Trade policy was used to punish nations that did things like repressing the liberties of their citizens, promoting child labor or slavery or other cruel practices, or abusing trade rules and systems to undermine competitors by dumping products on the market at prices below cost, or otherwise acting unethically. Tariffs and trade regulations are used to protect the people from products that are harmful. In theory, we still have laws that prohibit the importation of foods that have poisons in them, or of products that are fraudulent. They’re not properly enforced, but they’re on the books.
International trade has been pwned.
Yes, free trade, as in trade laws that encourage freedom and prosperity, would be nice.
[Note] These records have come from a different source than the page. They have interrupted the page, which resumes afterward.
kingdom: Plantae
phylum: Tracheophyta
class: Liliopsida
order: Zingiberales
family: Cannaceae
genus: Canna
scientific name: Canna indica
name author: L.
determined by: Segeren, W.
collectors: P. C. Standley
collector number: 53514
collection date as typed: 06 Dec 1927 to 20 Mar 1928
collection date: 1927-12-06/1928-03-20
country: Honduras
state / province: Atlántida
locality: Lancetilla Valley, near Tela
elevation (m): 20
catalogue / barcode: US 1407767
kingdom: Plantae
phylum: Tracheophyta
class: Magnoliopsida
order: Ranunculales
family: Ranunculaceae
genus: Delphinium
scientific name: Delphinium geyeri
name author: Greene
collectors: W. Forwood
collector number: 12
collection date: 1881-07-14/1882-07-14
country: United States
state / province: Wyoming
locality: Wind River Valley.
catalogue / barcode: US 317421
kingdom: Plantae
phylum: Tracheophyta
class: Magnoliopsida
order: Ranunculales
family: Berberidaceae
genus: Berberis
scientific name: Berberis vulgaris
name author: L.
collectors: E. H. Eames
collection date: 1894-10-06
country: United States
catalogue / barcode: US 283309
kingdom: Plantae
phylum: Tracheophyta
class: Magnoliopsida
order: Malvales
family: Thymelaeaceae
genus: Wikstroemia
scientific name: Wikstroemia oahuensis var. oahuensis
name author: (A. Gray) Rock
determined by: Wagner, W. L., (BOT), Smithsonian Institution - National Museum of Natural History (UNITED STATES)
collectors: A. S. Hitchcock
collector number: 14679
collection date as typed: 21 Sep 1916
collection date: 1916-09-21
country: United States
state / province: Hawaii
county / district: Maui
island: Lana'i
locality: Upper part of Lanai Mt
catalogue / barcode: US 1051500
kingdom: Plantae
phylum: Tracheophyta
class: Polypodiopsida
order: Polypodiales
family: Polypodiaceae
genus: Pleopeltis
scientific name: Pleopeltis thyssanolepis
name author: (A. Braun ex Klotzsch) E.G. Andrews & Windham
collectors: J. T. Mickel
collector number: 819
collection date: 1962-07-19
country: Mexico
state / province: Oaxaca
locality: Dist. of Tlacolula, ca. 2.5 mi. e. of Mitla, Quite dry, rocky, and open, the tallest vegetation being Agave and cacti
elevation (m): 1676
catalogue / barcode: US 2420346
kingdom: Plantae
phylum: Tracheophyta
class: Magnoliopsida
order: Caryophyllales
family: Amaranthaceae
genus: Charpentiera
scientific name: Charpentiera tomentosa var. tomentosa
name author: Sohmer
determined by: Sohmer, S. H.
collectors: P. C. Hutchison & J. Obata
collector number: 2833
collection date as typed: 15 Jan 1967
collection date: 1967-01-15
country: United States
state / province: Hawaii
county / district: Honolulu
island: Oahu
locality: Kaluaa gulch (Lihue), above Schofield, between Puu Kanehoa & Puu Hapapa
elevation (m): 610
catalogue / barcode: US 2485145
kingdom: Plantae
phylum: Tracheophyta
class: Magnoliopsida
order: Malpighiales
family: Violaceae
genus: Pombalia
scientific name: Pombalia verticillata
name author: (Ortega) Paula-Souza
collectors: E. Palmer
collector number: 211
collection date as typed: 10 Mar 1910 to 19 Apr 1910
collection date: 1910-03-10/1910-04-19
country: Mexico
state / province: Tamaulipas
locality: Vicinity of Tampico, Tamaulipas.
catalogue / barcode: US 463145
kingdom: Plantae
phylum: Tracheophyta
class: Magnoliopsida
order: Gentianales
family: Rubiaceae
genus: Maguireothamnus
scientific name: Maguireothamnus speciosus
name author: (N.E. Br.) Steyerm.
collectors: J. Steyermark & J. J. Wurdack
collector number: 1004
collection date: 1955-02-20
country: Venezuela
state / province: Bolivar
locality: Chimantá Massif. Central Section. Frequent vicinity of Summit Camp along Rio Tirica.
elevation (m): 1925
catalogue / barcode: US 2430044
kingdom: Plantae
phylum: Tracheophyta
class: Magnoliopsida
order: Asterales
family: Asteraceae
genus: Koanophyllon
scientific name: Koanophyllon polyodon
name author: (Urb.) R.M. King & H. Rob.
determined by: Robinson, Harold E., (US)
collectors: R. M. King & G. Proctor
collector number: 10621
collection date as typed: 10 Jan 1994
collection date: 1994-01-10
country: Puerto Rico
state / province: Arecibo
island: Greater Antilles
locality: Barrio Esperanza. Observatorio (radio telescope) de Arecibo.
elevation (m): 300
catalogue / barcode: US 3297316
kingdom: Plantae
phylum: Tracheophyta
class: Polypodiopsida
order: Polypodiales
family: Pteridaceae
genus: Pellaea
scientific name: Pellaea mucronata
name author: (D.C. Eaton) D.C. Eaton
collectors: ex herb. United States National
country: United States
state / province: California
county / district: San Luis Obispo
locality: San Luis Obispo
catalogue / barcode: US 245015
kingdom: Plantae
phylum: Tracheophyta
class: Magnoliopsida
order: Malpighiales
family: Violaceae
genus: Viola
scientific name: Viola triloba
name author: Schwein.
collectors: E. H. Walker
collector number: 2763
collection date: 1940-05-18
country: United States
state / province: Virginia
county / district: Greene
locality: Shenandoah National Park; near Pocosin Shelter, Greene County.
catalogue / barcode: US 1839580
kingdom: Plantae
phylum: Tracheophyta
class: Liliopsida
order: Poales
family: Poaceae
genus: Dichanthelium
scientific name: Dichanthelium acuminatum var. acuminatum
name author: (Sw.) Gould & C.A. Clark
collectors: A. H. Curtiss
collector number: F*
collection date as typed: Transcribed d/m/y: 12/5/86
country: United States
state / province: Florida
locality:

We don’t have that now. We have free-for-all trade. We have anarchic trade. We have organizations like the IMF acting to undermine nation’s attempts to improve the lives of their citizens by demanding free trade for corporations, demanding loosening of laws that protect people from exploitation, and pushing for the dismantling of social safety nets, in exchange for loans that were originally intended to help nations build a middle class. We have the WTO demanding the abolition of tariffs and regulations, and leaving absolutely no mechanism in place to prevent abuses or deal with market failures that are destructive to national economies. We have multinational corporations who are calling the shots solely to enrich themselves, at the expense of the rest of humanity.
The system’s been hacked. Black hats are running sploits on the system of international trade, and they are sucking us dry. We no longer have free-as-in-freedom trade, we have anarchic trade couched as free-as-in-beer trade, and because of that, we have sharks eating everyone else in the fish tank. If we are to preserve our way of life, and hope to make things better for others, our trade policy needs to change.